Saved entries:
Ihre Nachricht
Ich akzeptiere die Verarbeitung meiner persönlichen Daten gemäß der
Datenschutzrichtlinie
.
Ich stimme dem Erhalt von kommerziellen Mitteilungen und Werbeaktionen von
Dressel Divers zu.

* **HOW TO COMPLETE THIS TASK**: Write out every record verbatim.

* **WRITTEN RESPONSE**:
Ihre Nachricht
Ich akzeptiere die Verarbeitung meiner persönlichen Daten gemäß der
Datenschutzrichtlinie
.
Ich stimme dem Erhalt von kommerziellen Mitteilungen und Werbeaktionen von
Dressel Divers zu.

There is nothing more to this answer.